The Little Italy Chicago Neighborhood Association and Onesti Entertainment announced they would forgo the annual Taylor Street festival until 2022.

With increasing uncertainty because of the Delta variant of the coronavirus, the organizers said they didn’t want to overburden restaurants and businesses dealing with labor shortages.

“So many of our restaurant vendors are struggling with employees and are now just getting back into the game. Part of the reason why we do this event is to help the businesses, not hurt them,” Ron Onesti, founder of Onesti Entertainment wrote in a Facebook post.

The organizers canceled the festival last summer because of the coronavirus.
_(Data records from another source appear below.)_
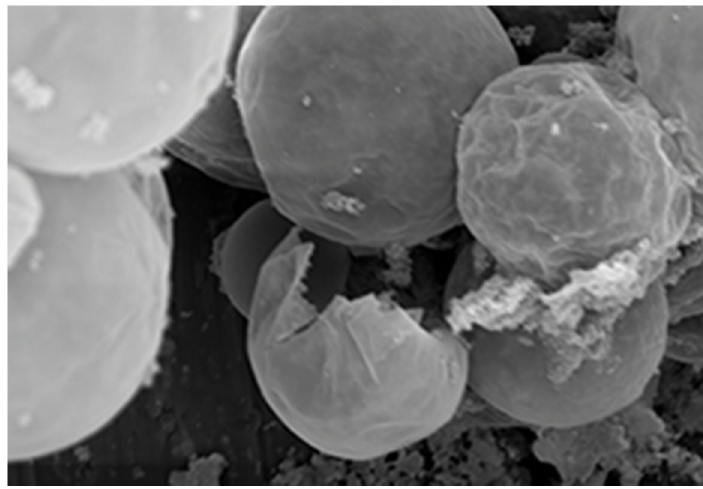
Figure 1. Poly-Pore hollow bead sorption material, unloaded (magnification 500 x). doi: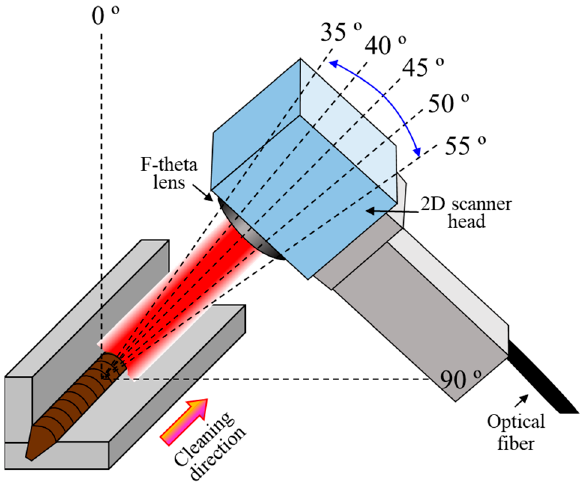
Figure 8. Schematic of fillet weld laser cleaning experiment method according to laser head tilt angle.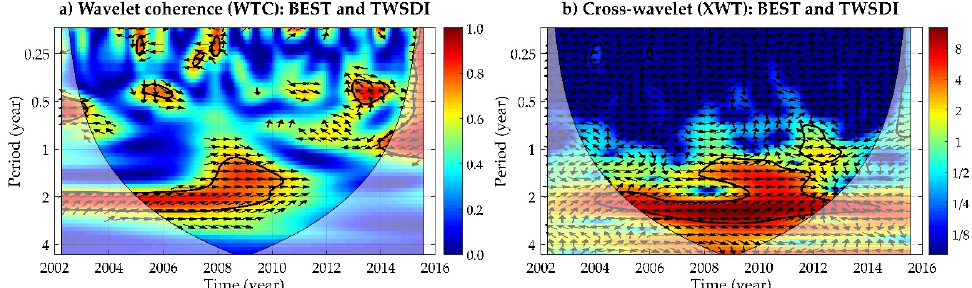
Figure 8. Wavelet coherency ( a ) and cross-wavelet power spectrum ( b ) analysis showing the relations between BEST and TWSDI. The thick black contour indicates the 95% confidence level against red noise and the cone of influence is shown as the lighter shade. The arrows (vectors) designate the phase difference between BEST and TWSDI with phase arrows pointing right ( → ): in-phase; pointing left ( ← ): anti-phase; pointing down ( ↓ ): BEST leading TWSDI by 90°; and pointing up ( ↑ ): TWSDI leading BEST by 90°.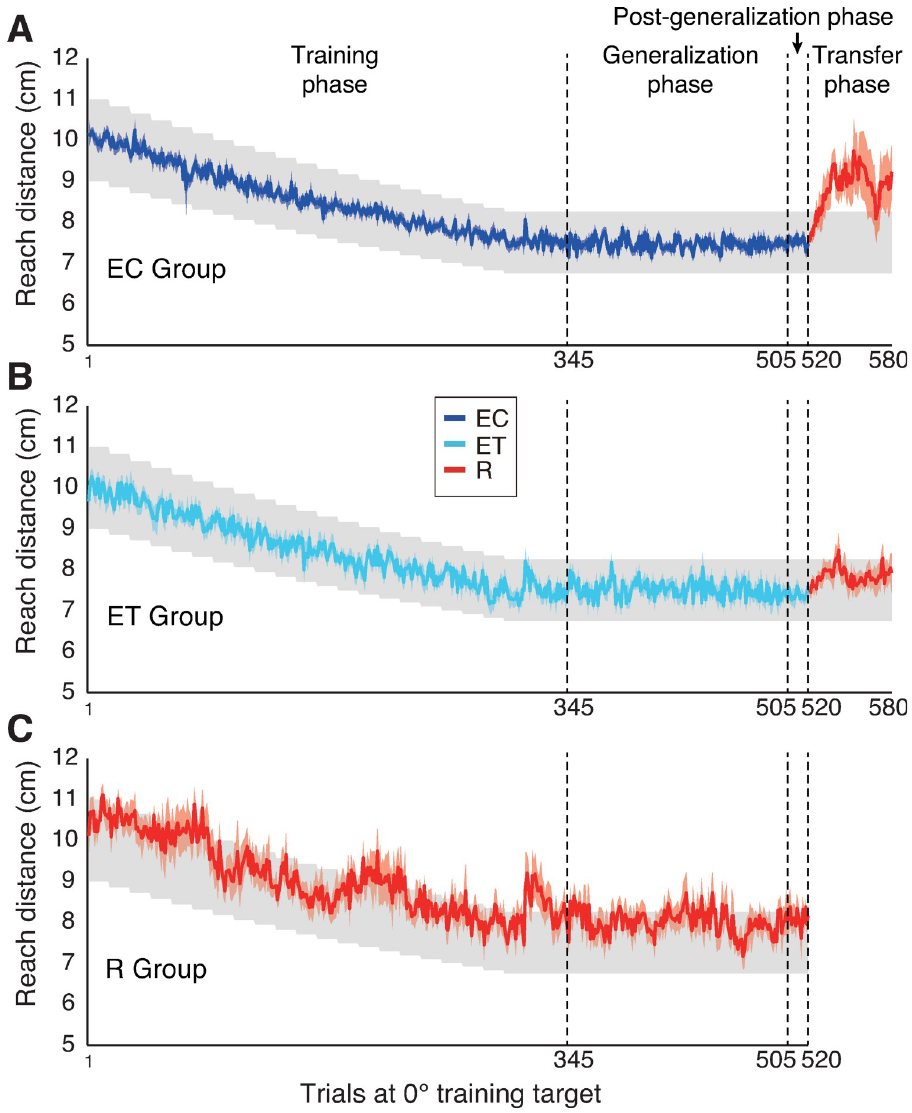
Fig 2. Time course of adaptation. (A-C) Hand reach distance in trials with the 0˚ training target, across the different phases of the experiment, for the EC, ET, and R groups. The colored lines and shading show the mean and SE for each group. The grey shading shows the reward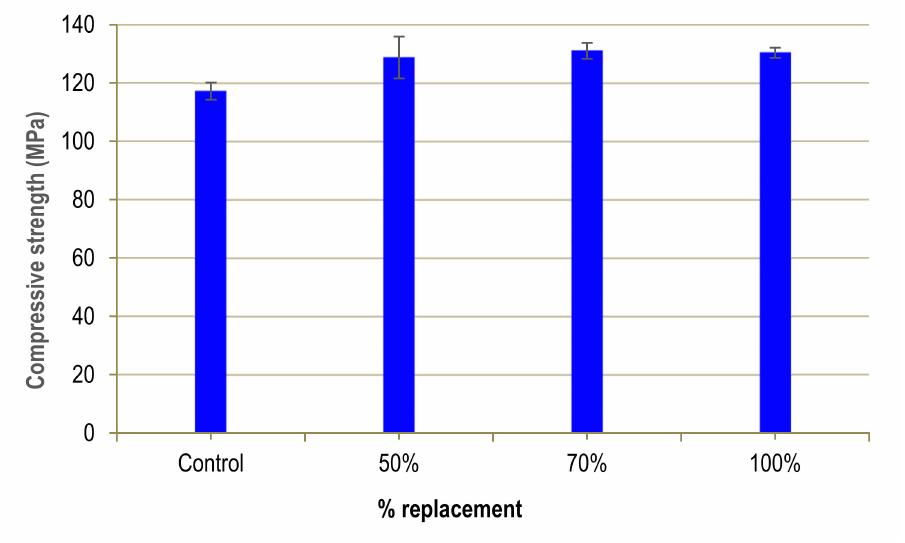
Figure 6. Compressive strength of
Other neighborhood festivals — including the Taste of RandolphLogan Square Arts FestivalMidsommarfest in Andersonville, the Silver Room Block Party and Do Division — have also canceled this year’s events because of uncertainty around the pandemic and not having enough time to plan.

The four-day festival is usually held in August. It celebrates Italian heritage with live music, Italian dancing, food offerings and a meatball and pizza-eating contest.

Canceling the festival for the second year in a row was one “of the most difficult decisions I’ve ever had to make. But sometimes you have to listen to your gut and tough decisions are what’s needed when the greater good is at stake,” Onesti said.

In announcing the cancellation, the Little Italy Neighborhood Association said the “setback was a function of the times.”

Onesti and the neighborhood association said they look forward toward’s next year’s festival.